Birkhoff-Kakutani Theorem/Topological Vector Space/Corollary
Corollary
Let $\GF \in \set {\R, \C}$.
Let $\struct {X, \tau}$ be a topological vector space over $\GF$.
Then $\struct {X, \tau}$ is metrizable if and only if $\struct {X, \tau}$ is first-countable and Hausdorff.
Further, if $\struct {X, \tau}$ is metrizable then there exists an invariant metric $d$ on $X$ such that:
- $(1): \quad$ $d$ induces $\tau$
- $(2): \quad$ the open balls in $\struct {X, d}$ are balanced.
Proof
Necessary Condition
Suppose that $\struct {X, \tau}$ is metrizable.
From Metric Space is First-Countable, $\struct {X, \tau}$ is first-countable.

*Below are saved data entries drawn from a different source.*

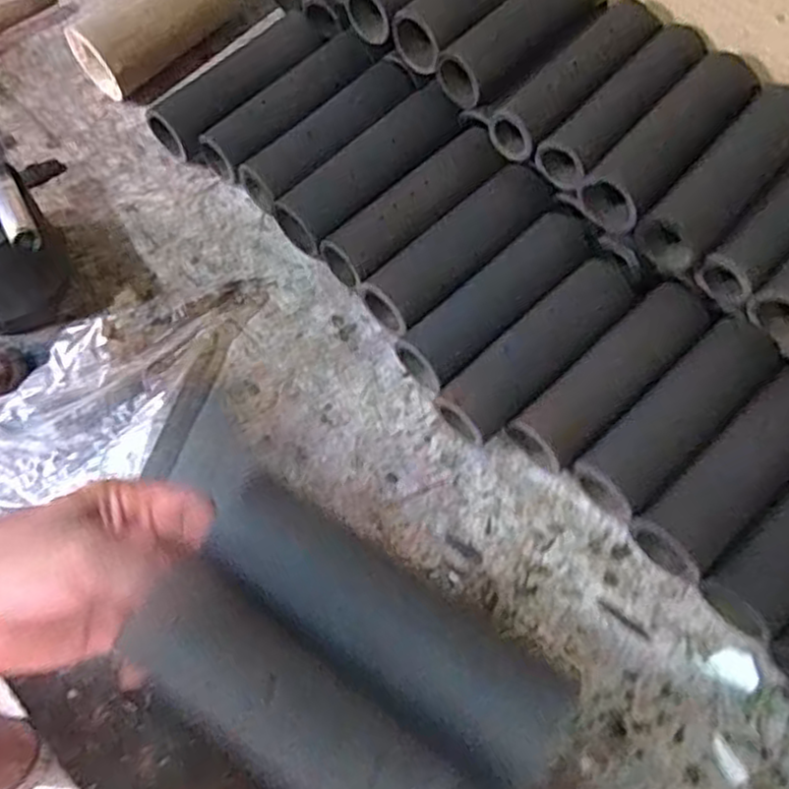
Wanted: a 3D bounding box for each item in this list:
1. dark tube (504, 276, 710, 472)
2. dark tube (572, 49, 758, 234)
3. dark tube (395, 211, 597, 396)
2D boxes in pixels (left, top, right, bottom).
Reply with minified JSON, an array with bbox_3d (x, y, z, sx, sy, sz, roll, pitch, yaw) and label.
[{"bbox_3d":[0.172,-0.015,0.564,0.186,0.046,0.057,-39,73,-17],"label":"dark tube"},{"bbox_3d":[0.235,-0.213,0.601,0.051,0.039,0.189,42,70,15],"label":"dark tube"},{"bbox_3d":[0.084,-0.074,0.593,0.193,0.044,0.058,-39,72,-17],"label":"dark tube"}]

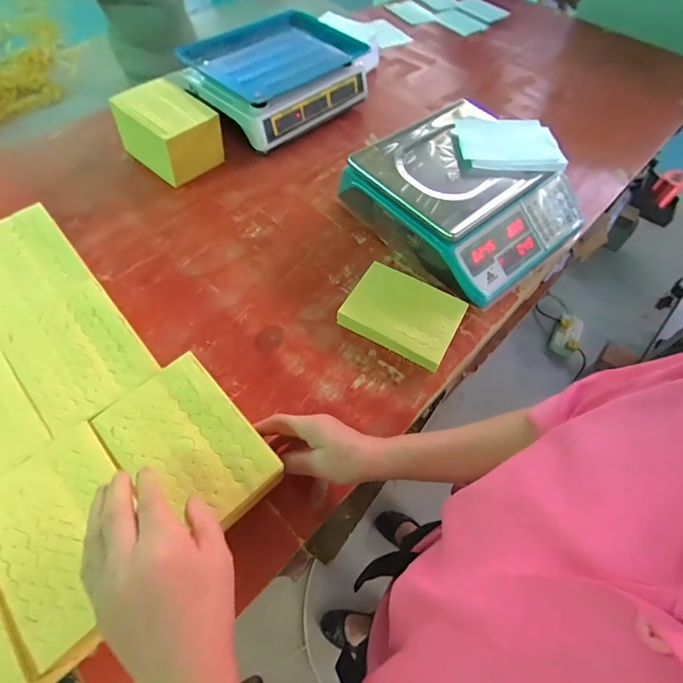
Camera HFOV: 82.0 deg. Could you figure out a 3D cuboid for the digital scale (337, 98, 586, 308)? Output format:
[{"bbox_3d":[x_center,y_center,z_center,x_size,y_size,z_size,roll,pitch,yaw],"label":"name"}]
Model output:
[{"bbox_3d":[0.209,-0.251,0.664,0.280,0.096,0.322,-37,69,-23],"label":"digital scale"}]

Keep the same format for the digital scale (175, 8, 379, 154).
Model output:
[{"bbox_3d":[-0.137,-0.554,0.823,0.259,0.102,0.334,39,64,17],"label":"digital scale"}]

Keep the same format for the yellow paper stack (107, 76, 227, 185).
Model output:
[{"bbox_3d":[-0.314,-0.382,0.724,0.157,0.111,0.116,37,63,16],"label":"yellow paper stack"}]

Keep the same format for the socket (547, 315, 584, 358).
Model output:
[{"bbox_3d":[0.988,-0.033,1.716,0.097,0.036,0.225,28,61,12],"label":"socket"}]

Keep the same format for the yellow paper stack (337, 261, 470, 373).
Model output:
[{"bbox_3d":[0.093,-0.043,0.593,0.166,0.037,0.120,27,61,11],"label":"yellow paper stack"}]

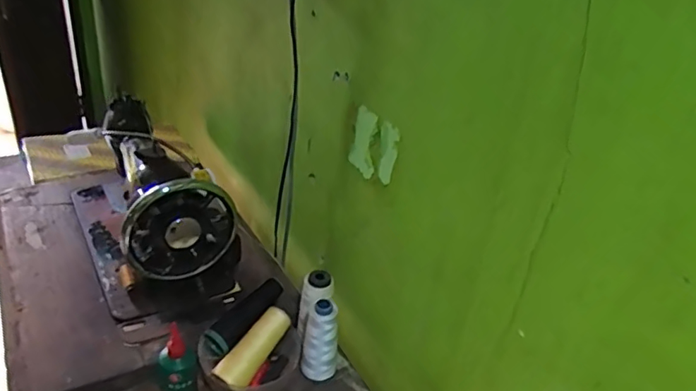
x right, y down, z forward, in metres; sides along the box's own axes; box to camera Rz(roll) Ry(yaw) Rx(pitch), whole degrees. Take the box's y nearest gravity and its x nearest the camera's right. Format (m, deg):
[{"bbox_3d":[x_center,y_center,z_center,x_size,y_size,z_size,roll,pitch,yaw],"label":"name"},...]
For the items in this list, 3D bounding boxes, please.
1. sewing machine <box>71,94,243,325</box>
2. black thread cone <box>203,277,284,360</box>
[{"bbox_3d":[-0.314,-0.007,0.834,0.164,0.208,0.397,-15,36,-32],"label":"sewing machine"},{"bbox_3d":[-0.130,0.149,0.690,0.032,0.031,0.118,31,65,37],"label":"black thread cone"}]

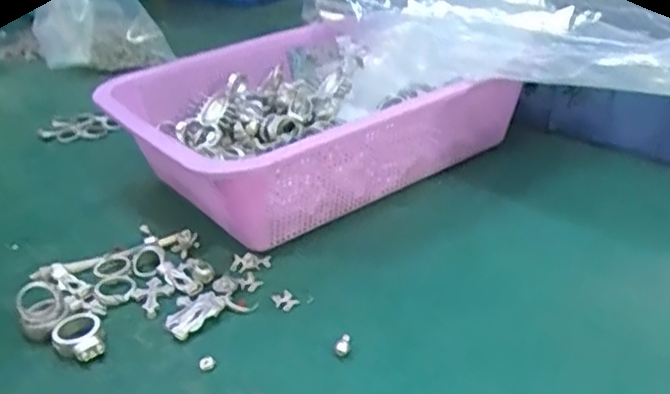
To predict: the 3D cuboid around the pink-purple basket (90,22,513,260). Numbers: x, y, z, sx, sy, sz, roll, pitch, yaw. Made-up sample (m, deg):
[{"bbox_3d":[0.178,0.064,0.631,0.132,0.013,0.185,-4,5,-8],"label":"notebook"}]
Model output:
[{"bbox_3d":[-0.021,-0.057,0.509,0.250,0.080,0.215,-23,33,-28],"label":"pink-purple basket"}]

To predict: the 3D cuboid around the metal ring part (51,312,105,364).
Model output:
[{"bbox_3d":[-0.140,0.077,0.355,0.025,0.012,0.034,-18,31,-21],"label":"metal ring part"}]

From Metric Space is Hausdorff, $\struct {X, \tau}$ is Hausdorff.
$\Box$
Sufficient Condition
Suppose that $\struct {X, \tau}$ is first-countable and Hausdorff.
By Birkhoff-Kakutani Theorem: Topological Vector Space, there exists an invariant pseduometric $d$ on $X$ such that:
- $(1) \quad$ $d$ induces $\tau$
- $(2) \quad$ the open balls in $\struct {X, d}$ are balanced.
From Topological Vector Space is Hausdorff iff T1 and T1 Space is T0 Space, we have that $\struct {X, \tau}$ is a Kolmogorov space.
Hence from Pseudometric Space is Metric Space iff Kolmogorov, $\struct {X, d}$ is a metric space.
That is, $d$ is in fact an invariant metric.
So $\struct {X, \tau}$ is metrizable and there exists an invariant metric $d$ on $X$ such that:
- $(1): \quad$ $d$ induces $\tau$
- $(2): \quad$ the open balls in $\struct {X, d}$ are balanced.